## TAREA PLANTEADA 1:
¿Puedes dar formato de lista JSON de cadenas a todas las líneas de las entradas para encontrar diferencias, con una cadena por línea y sin las líneas en blanco? Quita de la respuesta las marcas de imagen.

## TEXTO PROPORCIONADO:
↓↓↓
Sin embargo, más allá de estas peculiaridades de nuestra democracia y sus instituciones, menores si se quiere, está la cuestión de fondo. A saber, si la ley de consultas catalana es o no constitucional y, en parte como consecuencia de ello, si lo es o no la convocatoria de la consulta prevista en estos momentos para el 9-N. Con carácter previo a analizar cómo se encuadra jurídicamente este problema, sin embargo, cabe hacer una última reflexión. Y es que, más allá de que la fórmula finalmente empleada por el gobierno catalán para consultar a los ciudadanos sea o no constitucional, lo que está claro es que la imposibilidad de preguntar a los catalanes no tiene un origen jurídico sino político. En efecto, si el gobierno de España, que tiene una incuestionada competencia para convocar referéndums, considerara oportuno hacerlo, no habría problema alguno para que se pudiera preguntar a los catalanes sobre, por ejemplo, si creen que es preciso iniciar un proceso de reforma constitucional que les permita ejercer el derecho de secesión. Por esta razón he tratado de explicar en alguna ocasión que la no celebración de una consulta o referéndum responde más a una severa intransigencia de tipo político y una cerrazón democrática muy perjudiciales para todos, y especialmente para la unidad del país, empeñada en no preguntar y no querer conocer la opinión de los ciudadanos, en no verse forzada a convencer y a proponer un proyecto de convivencia común y que nos convenza (o que convenza a los catalanes) mucho más de lo que tenemos ahora, que a una verdadera imposibilidad estrictamente jurídica. No es ésta una opinión insólita, sino muy común entre juristas. Hace años que Rubio Llorente, nada sospechoso de radical independentista, viene defendiéndola. Pero no sólo él, basta analizar el especial de El Cronista del Estado Social y de Derecho dedicado a estas cuestiones hace unos meses para comprobar que casi desde todas las posiciones, fueran más contrarias al independentismo o más comprensivas, consideraban en cambio como posible preguntar por parte del Estado y, casi siempre, muy conveniente hacerlo. De todos modos, por abundar un poco más a este respecto con algo más reciente, hoy mismo publica un trabajo Francesc de Carreras, como es sabido muy crítico con el independentismo, de título «hay que buscar una solución» en la senda de los ejemplos escocés o quebequés que, como es sabido, votaron sobre la cuestión con total naturalidad.
↑↑↑
## ENTRADAS DISPONIBLES:
↓↓↓
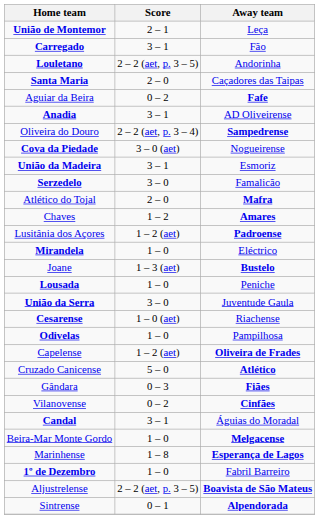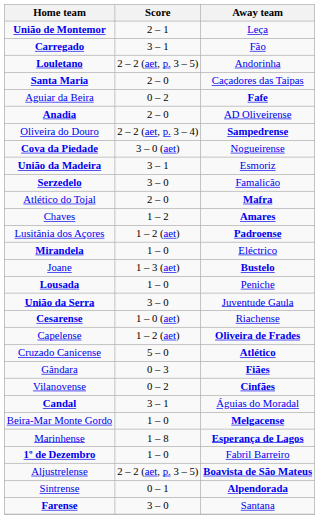Anadia | Score: 3 – 1 -> 2 – 0
- row: Odivelas | 1 – 0 | Pampilhosa
+ row: Farense | 3 – 0 | Santana
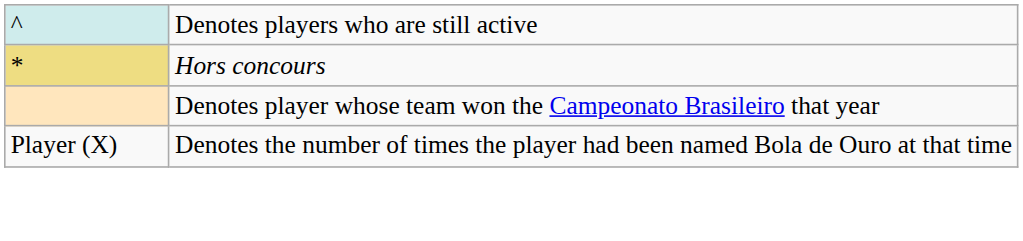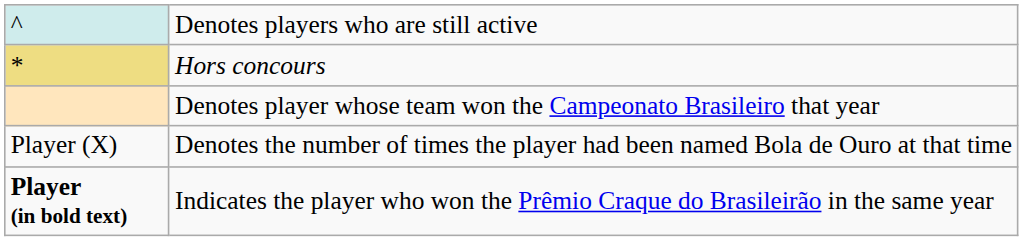+ row: Player (in bold text) | Indicates the player who won the Prêmio Craque do Brasileirão in the same year
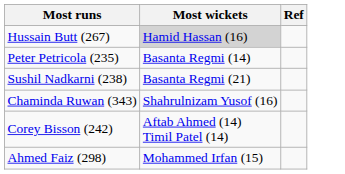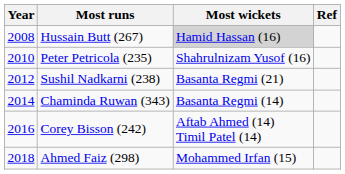+ column: Year | 2008 | 2010 | 2012 | 2014 | 2016 | 2018
Peter Petricola (235) | Most wickets: Basanta Regmi (14) -> Shahrulnizam Yusof (16)
Chaminda Ruwan (343) | Most wickets: Shahrulnizam Yusof (16) -> Basanta Regmi (14)
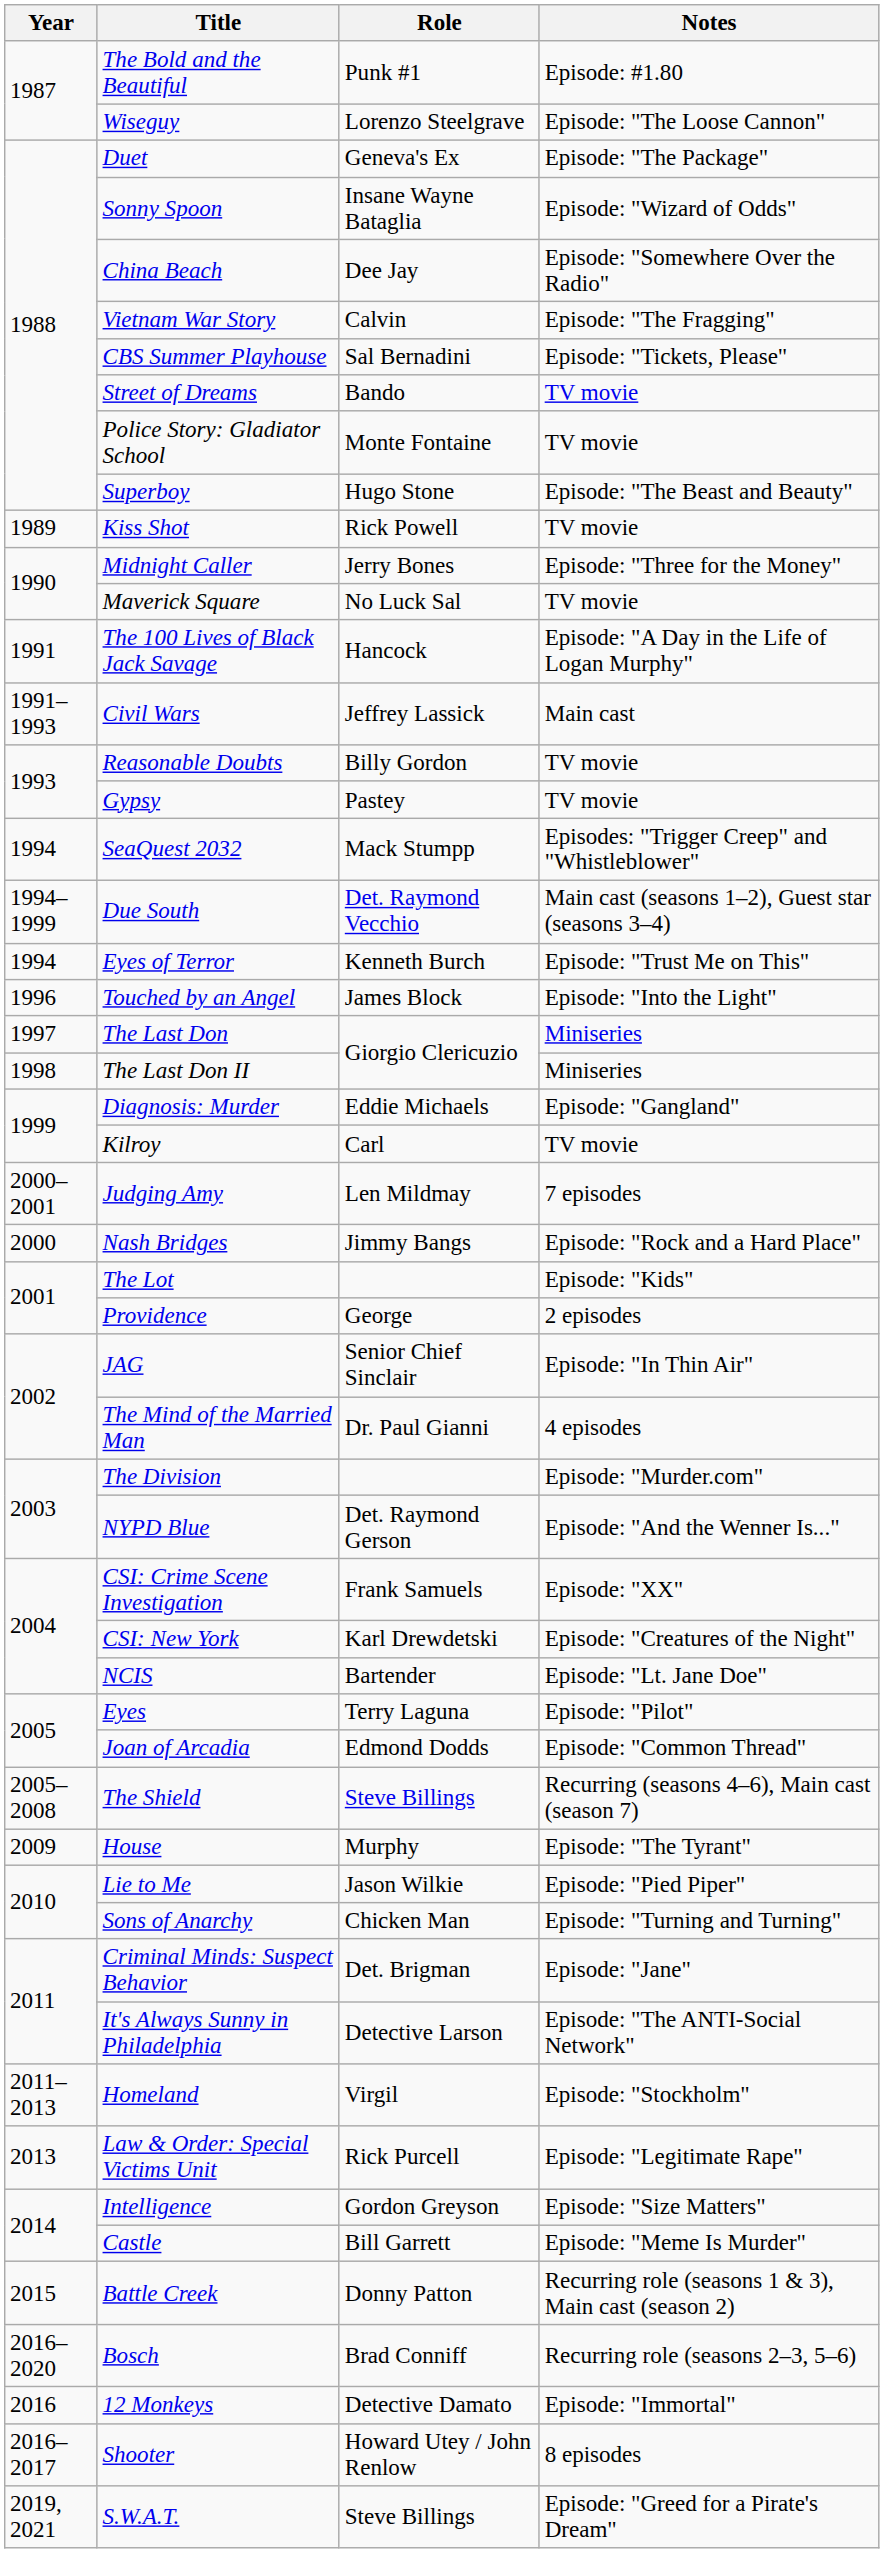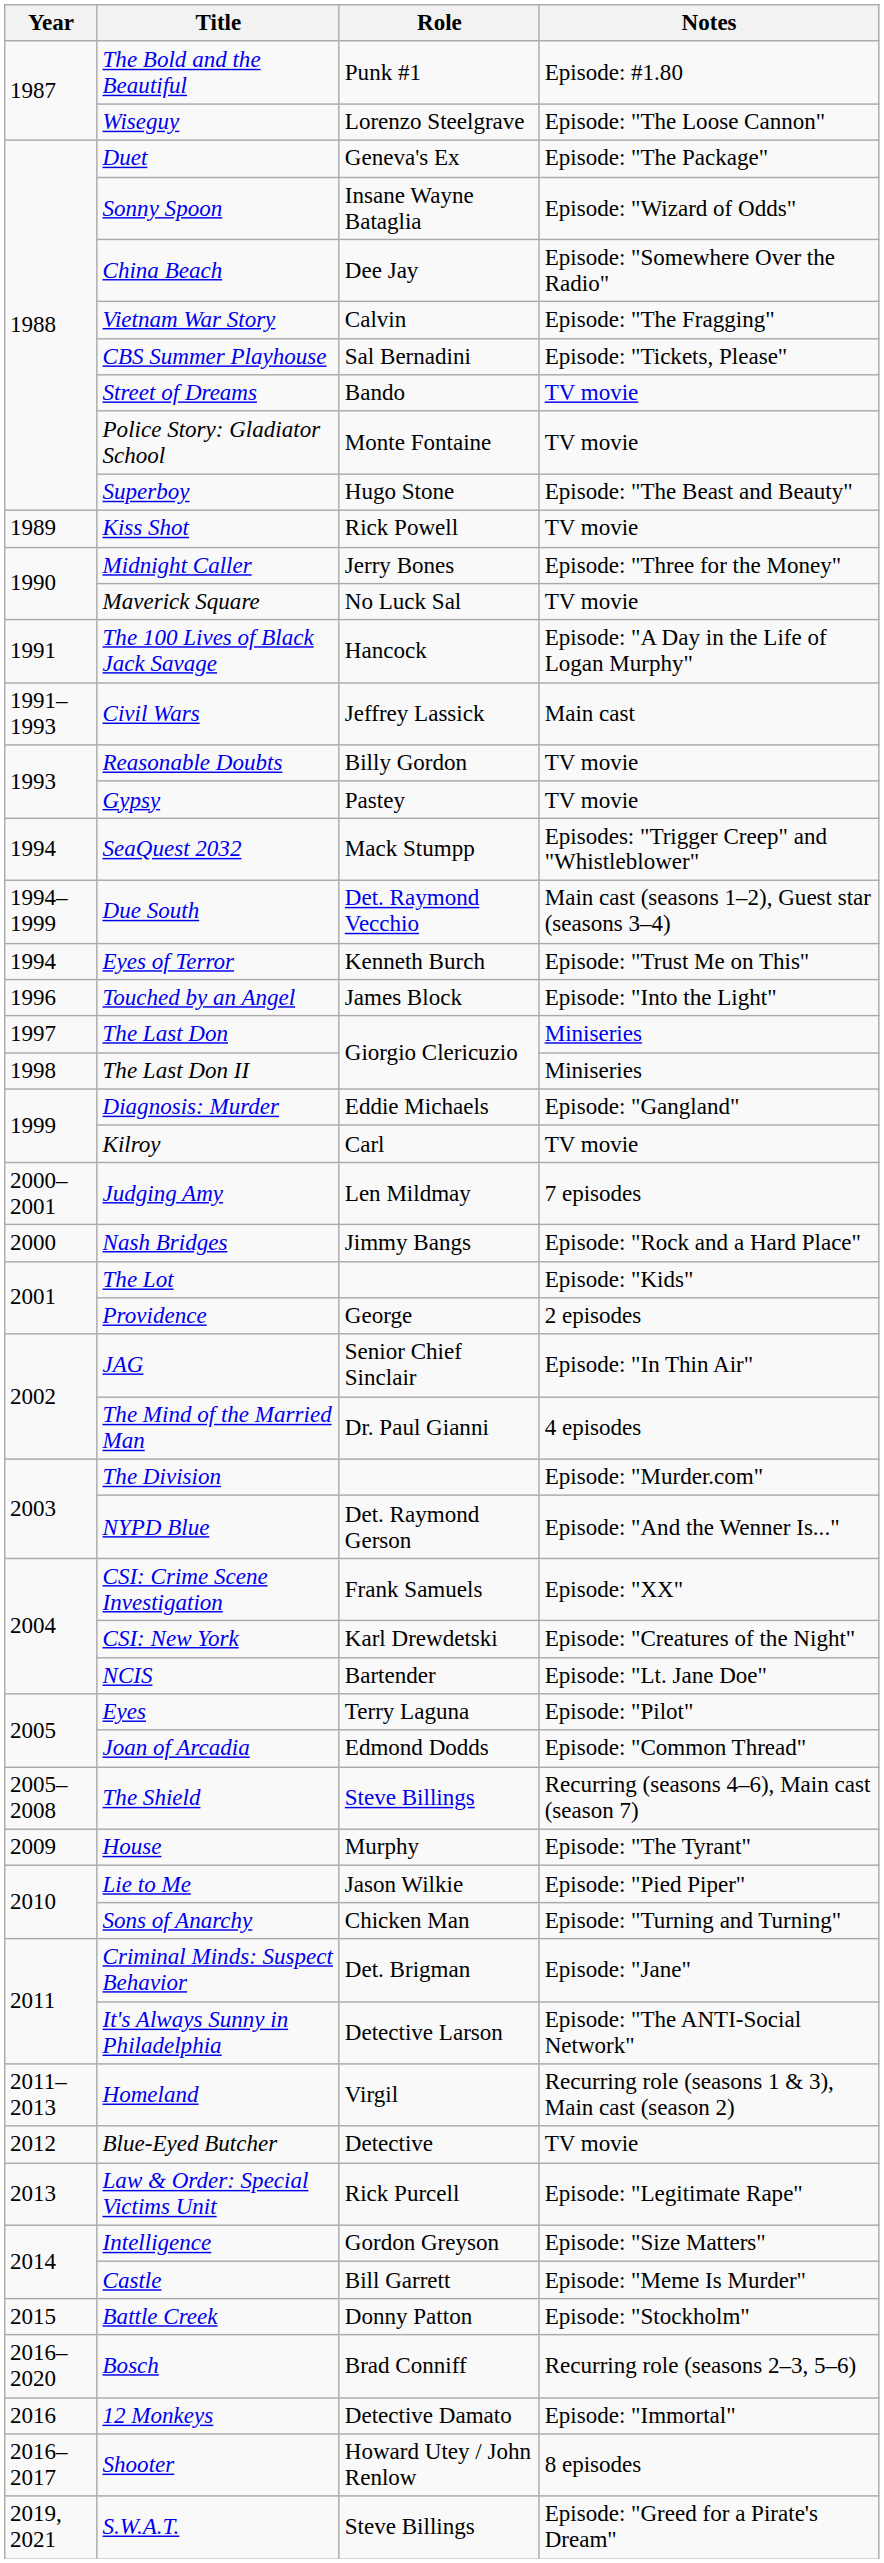Homeland | Notes: Episode: "Stockholm" -> Recurring role (seasons 1 & 3), Main cast (season 2)
+ row: 2012 | Blue-Eyed Butcher | Detective | TV movie
Battle Creek | Notes: Recurring role (seasons 1 & 3), Main cast (season 2) -> Episode: "Stockholm"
↑↑↑
## TAREA PLANTEADA 2:
¿Concuerdan con el texto sobre la ley de consultas catalana estas afirmaciones? (a) El gobierno de España tiene competencia para convocar referéndums. (b) El texto presenta a Rubio Llorente como un radical independentista. (c) El trabajo de Francesc de Carreras se publicó hace unos meses. Responde sí o no a cada una y cita literalmente las palabras del texto que lo deciden.

## RESPUESTA COMPLETA 1:
[
  "Anadia | Score: 3 – 1 -> 2 – 0",
  "- row: Odivelas | 1 – 0 | Pampilhosa",
  "+ row: Farense | 3 – 0 | Santana",
  "+ row: Player (in bold text) | Indicates the player who won the Prêmio Craque do Brasileirão in the same year",
  "+ column: Year | 2008 | 2010 | 2012 | 2014 | 2016 | 2018",
  "Peter Petricola (235) | Most wickets: Basanta Regmi (14) -> Shahrulnizam Yusof (16)",
  "Chaminda Ruwan (343) | Most wickets: Shahrulnizam Yusof (16) -> Basanta Regmi (14)",
  "Homeland | Notes: Episode: \"Stockholm\" -> Recurring role (seasons 1 & 3), Main cast (season 2)",
  "+ row: 2012 | Blue-Eyed Butcher | Detective | TV movie",
  "Battle Creek | Notes: Recurring role (seasons 1 & 3), Main cast (season 2) -> Episode: \"Stockholm\""
]

## RESPUESTA COMPLETA 2:
(a) Sí: «que tiene una incuestionada competencia para convocar referéndums».
(b) No: «nada sospechoso de radical independentista».
(c) No: «hoy mismo publica un trabajo Francesc de Carreras».